O lixo e a sociedade de consumo no Brasil
Enviada em 29/10/2019
Com o advento da 1º Revolução Industrial, ocorrida na Inglaterra no século XVIII, o mundo iniciou um período de consumismo desenfreado jamais visto antes. Nesse hiato, a maioria dos países não se prepararam para gerir todo o montante de resíduos produzidos por esta nova prática do mercado, problema que vem se perpetuando aos longo de décadas. No brasil, a problemática persiste intrinsicamente ligada a realidade do país, seja pela falta de politicas públicas eficiente na gestão do lixo, seja pela baixa adesão da população ao descarte sustentável dos resíduos advindos do seu dia a dia.
Em primeira análise, é necessário pontuar que os países de industrialização tardia, assim como o Brasil, tiveram um crescimento populacional rápido, concentrado nas maiores capitais e não organizado. Nesse contexto, ficou em segundo plano, um planejamento governamental a respeito do gerenciamentos dos resíduos produzidos pela sociedade e proteção do meio-ambiente. O questionamento do filósofo americano Richard Rorty em ‘‘que tipo de mundo queremos deixar para os nossos bisnetos?", é crucial no atual momento que vivemos, visto que na ausência de um planejamento serio sobre a destinação correto do lixo, consequentemente as gerações futuras serão impactadas de forma negativa.

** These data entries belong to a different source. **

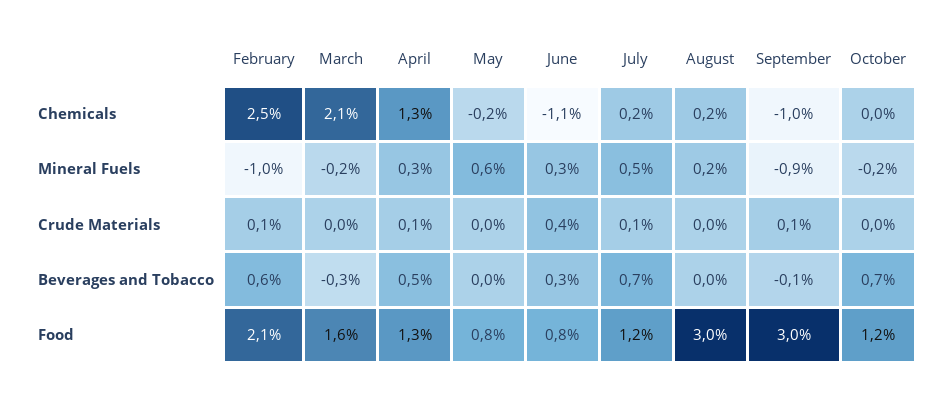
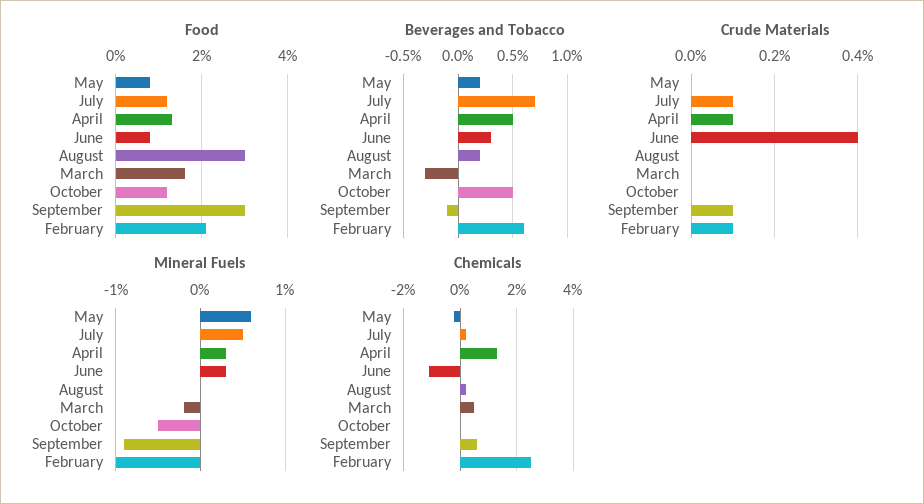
  {
    "Chemicals": {
      "February": 2.5,
-     "March": 2.1,
+     "March": 0.5,
      "April": 1.3,
      "May": -0.2,
      "June": -1.1,
      "July": 0.2,
      "August": 0.2,
-     "September": -1,
+     "September": 0.5,
      "October": 0
    },
    "Mineral Fuels": {
      "February": -1,
      "March": -0.2,
      "April": 0.3,
      "May": 0.6,
      "June": 0.3,
      "July": 0.5,
-     "August": 0.2,
+     "August": 0,
      "September": -0.9,
-     "October": -0.2
+     "October": -0.5
    },
    "Crude Materials": {
      "February": 0.1,
      "March": 0,
      "April": 0.1,
      "May": 0,
      "June": 0.4,
      "July": 0.1,
      "August": 0,
      "September": 0.1,
      "October": 0
    },
    "Beverages and Tobacco": {
      "February": 0.6,
      "March": -0.3,
      "April": 0.5,
-     "May": 0,
+     "May": 0.2,
      "June": 0.3,
      "July": 0.7,
-     "August": 0,
+     "August": 0.2,
      "September": -0.1,
-     "October": 0.7
+     "October": 0.5
    },
    "Food": {
      "February": 2.1,
      "March": 1.6,
      "April": 1.3,
      "May": 0.8,
      "June": 0.8,
      "July": 1.2,
      "August": 3,
      "September": 3,
      "October": 1.2
    }
  }

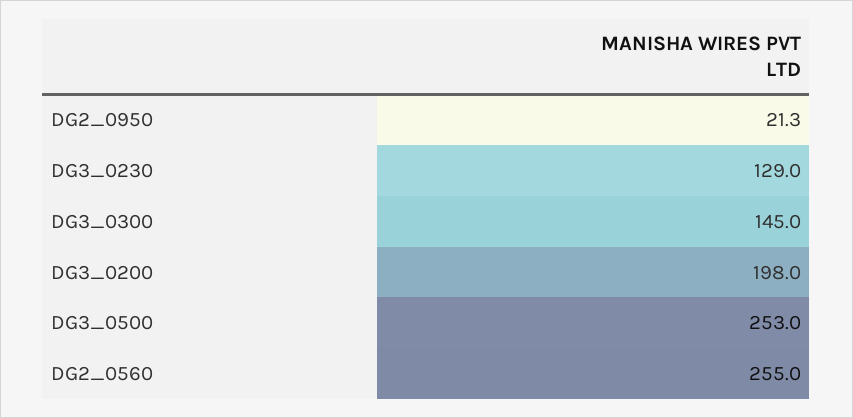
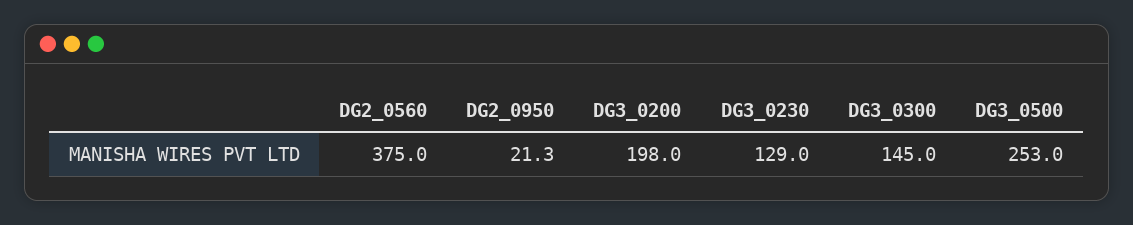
  {
    "DG2_0950": 21.3,
    "DG3_0230": 129,
    "DG3_0300": 145,
    "DG3_0200": 198,
    "DG3_0500": 253,
-   "DG2_0560": 255
+   "DG2_0560": 375
  }

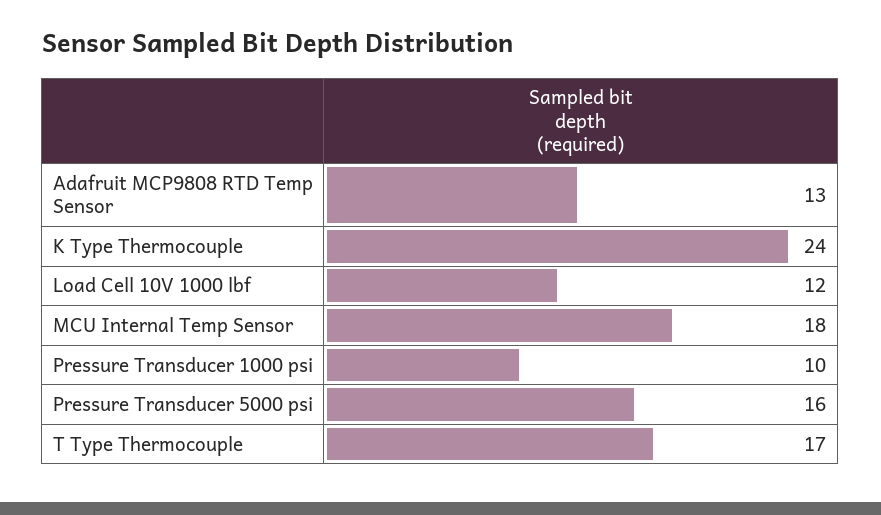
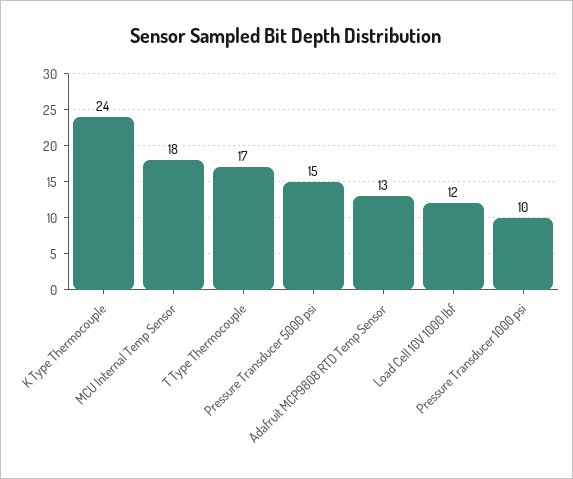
  {
    "Adafruit MCP9808 RTD Temp Sensor": 13,
    "K Type Thermocouple": 24,
    "Load Cell 10V 1000 lbf": 12,
    "MCU Internal Temp Sensor": 18,
    "Pressure Transducer 1000 psi": 10,
-   "Pressure Transducer 5000 psi": 16,
+   "Pressure Transducer 5000 psi": 15,
    "T Type Thermocouple": 17
  }

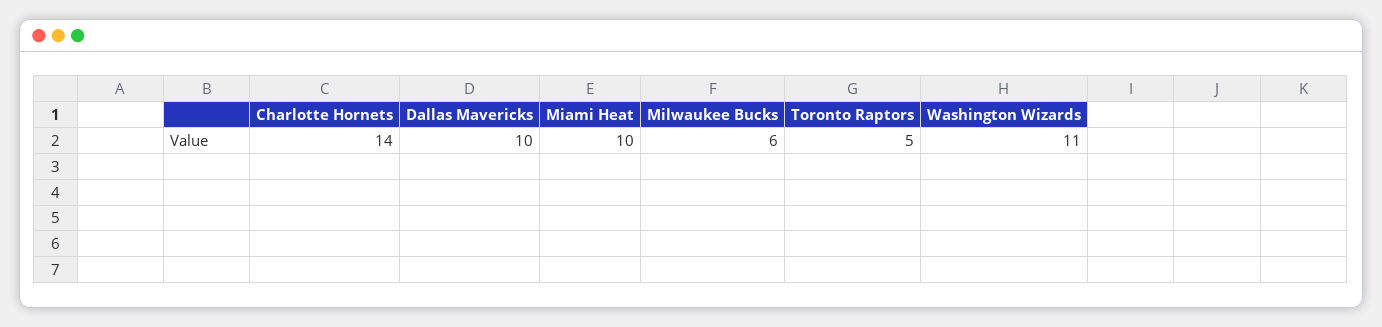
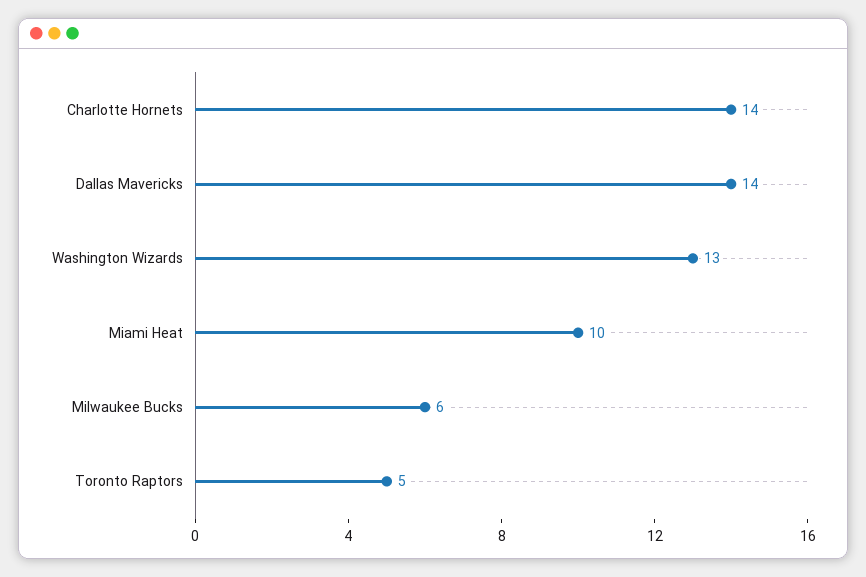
  {
    "Charlotte Hornets": 14,
-   "Dallas Mavericks": 10,
+   "Dallas Mavericks": 14,
    "Miami Heat": 10,
    "Milwaukee Bucks": 6,
    "Toronto Raptors": 5,
-   "Washington Wizards": 11
+   "Washington Wizards": 13
  }

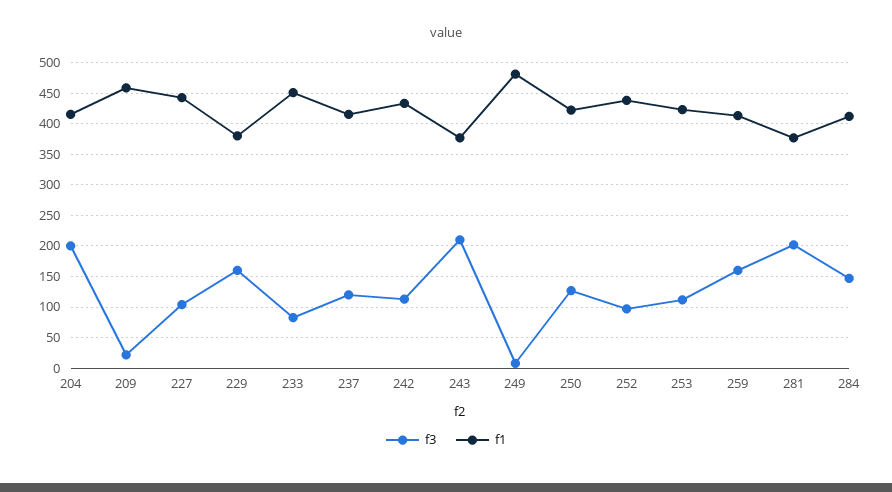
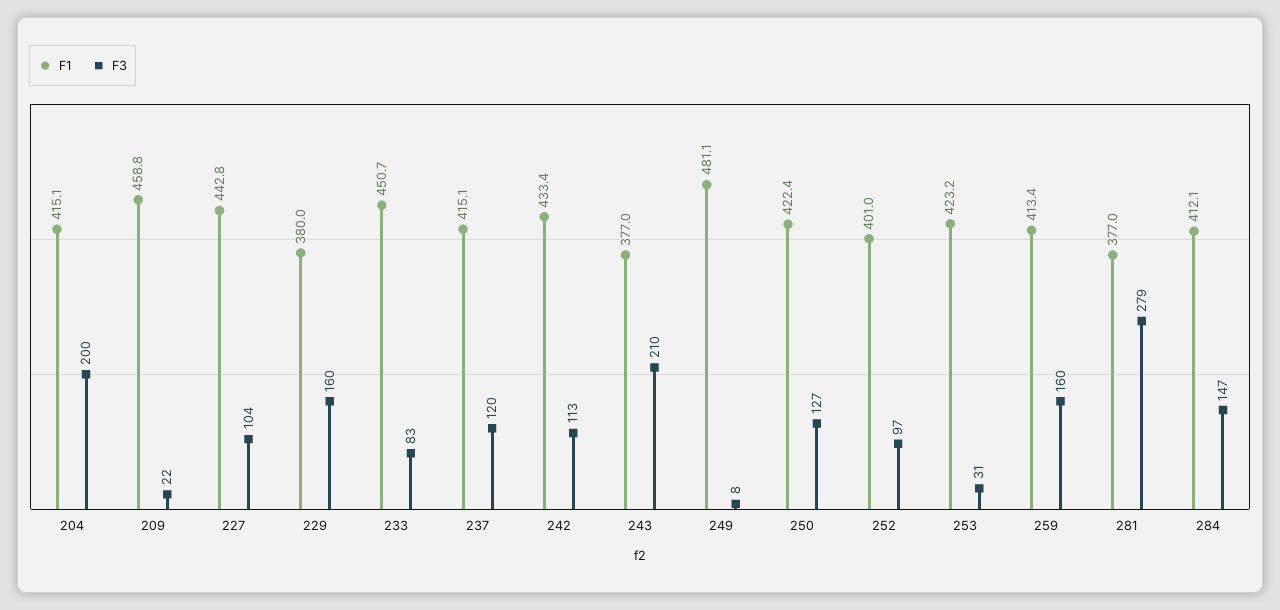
  {
    "f3": {
      "204": 200,
      "209": 22,
      "227": 104,
      "229": 160,
      "233": 83,
      "237": 120,
      "242": 113,
      "243": 210,
      "249": 8,
      "250": 127,
      "252": 97,
-     "253": 110,
+     "253": 31,
      "259": 160,
-     "281": 200,
+     "281": 279,
      "284": 147
    },
    "f1": {
      "204": 415.1,
      "209": 458.8,
      "227": 442.8,
      "229": 380,
      "233": 450.7,
      "237": 415.1,
      "242": 433.4,
      "243": 377,
      "249": 481.1,
      "250": 422.4,
-     "252": 440,
+     "252": 401,
      "253": 423.2,
      "259": 413.4,
      "281": 377,
      "284": 412.1
    }
  }

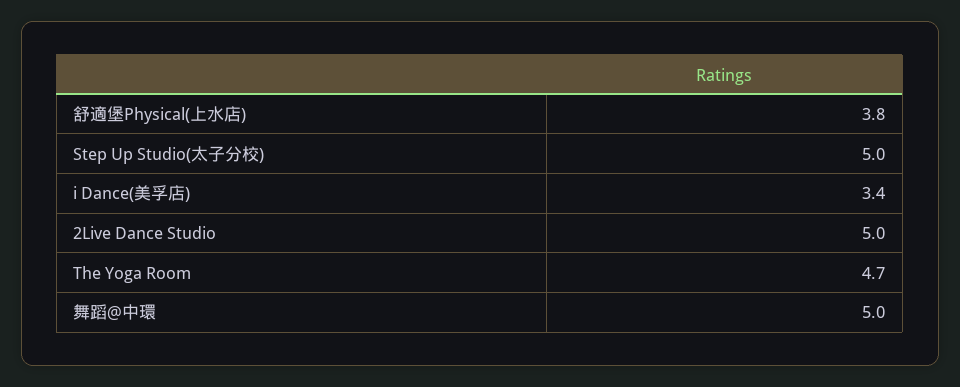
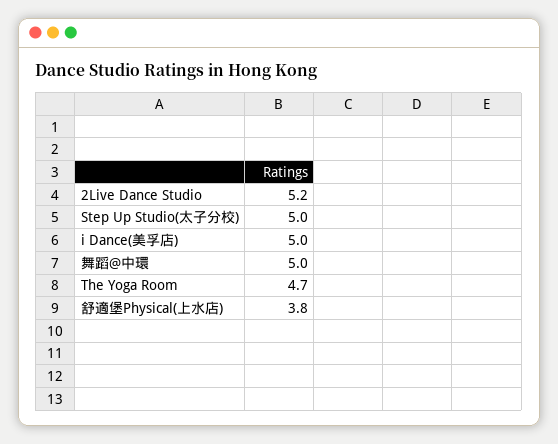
  {
    "舒適堡Physical(上水店)": 3.8,
    "Step Up Studio(太子分校)": 5,
-   "i Dance(美孚店)": 3.4,
+   "i Dance(美孚店)": 5,
-   "2Live Dance Studio": 5,
+   "2Live Dance Studio": 5.2,
    "The Yoga Room": 4.7,
    "舞蹈@中環": 5
  }

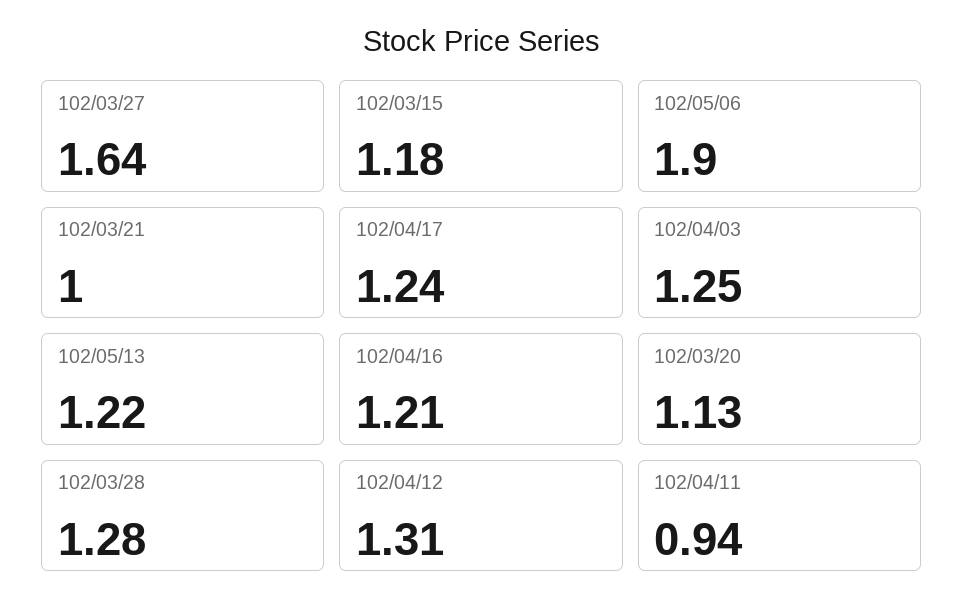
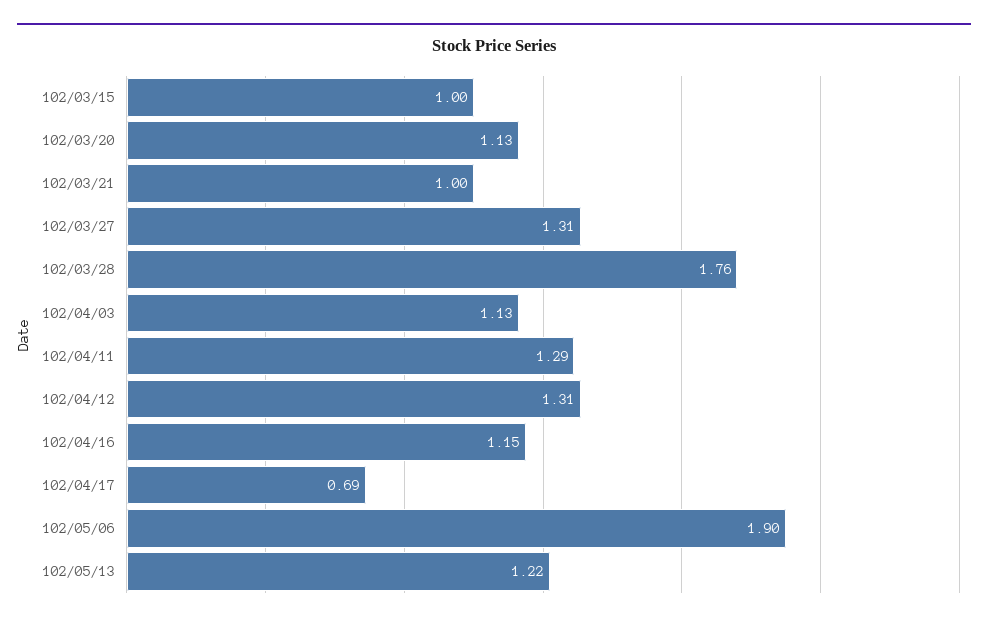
  {
-   "102/03/27": 1.64,
+   "102/03/27": 1.31,
-   "102/03/15": 1.18,
+   "102/03/15": 1,
    "102/05/06": 1.9,
    "102/03/21": 1,
-   "102/04/17": 1.24,
+   "102/04/17": 0.69,
-   "102/04/03": 1.25,
+   "102/04/03": 1.13,
    "102/05/13": 1.22,
-   "102/04/16": 1.21,
+   "102/04/16": 1.15,
    "102/03/20": 1.13,
-   "102/03/28": 1.28,
+   "102/03/28": 1.76,
    "102/04/12": 1.31,
-   "102/04/11": 0.94
+   "102/04/11": 1.29
  }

Ademais, em situações em que a população é pouco consciente da importância de suas atitudes dentro da sociedade, como consequência, é exercido um menor protagonismo na participação de ações que objetivam melhorias de sua condição de vida. Nessa lógica, o pensamento do filosofo Sir Arthur Lima que diz ‘‘a educação nunca foi despesa, sempre foi investimento com retorno garantido’’, evidencia que, com uma escola que instrua o cidadão a realizar o descarte adequado do lixo, com efeito, um importante papel será exercido por pessoas comuns em prol da sociedade e do mundo que vivemos.
Portanto, urge que o Estado deve destinar maiores recursos ao Ministério do Meio Ambiente, além de promover campanhas de conscientização através da mídia, com o uso de propagandas com o intuito
de incentivar não só a coleta seletiva no bairros, mas também, o uso responsável de produtos descartáveis. Dessa forma, será garantido uma destinação sustentável do lixo na sociedade contemporânea.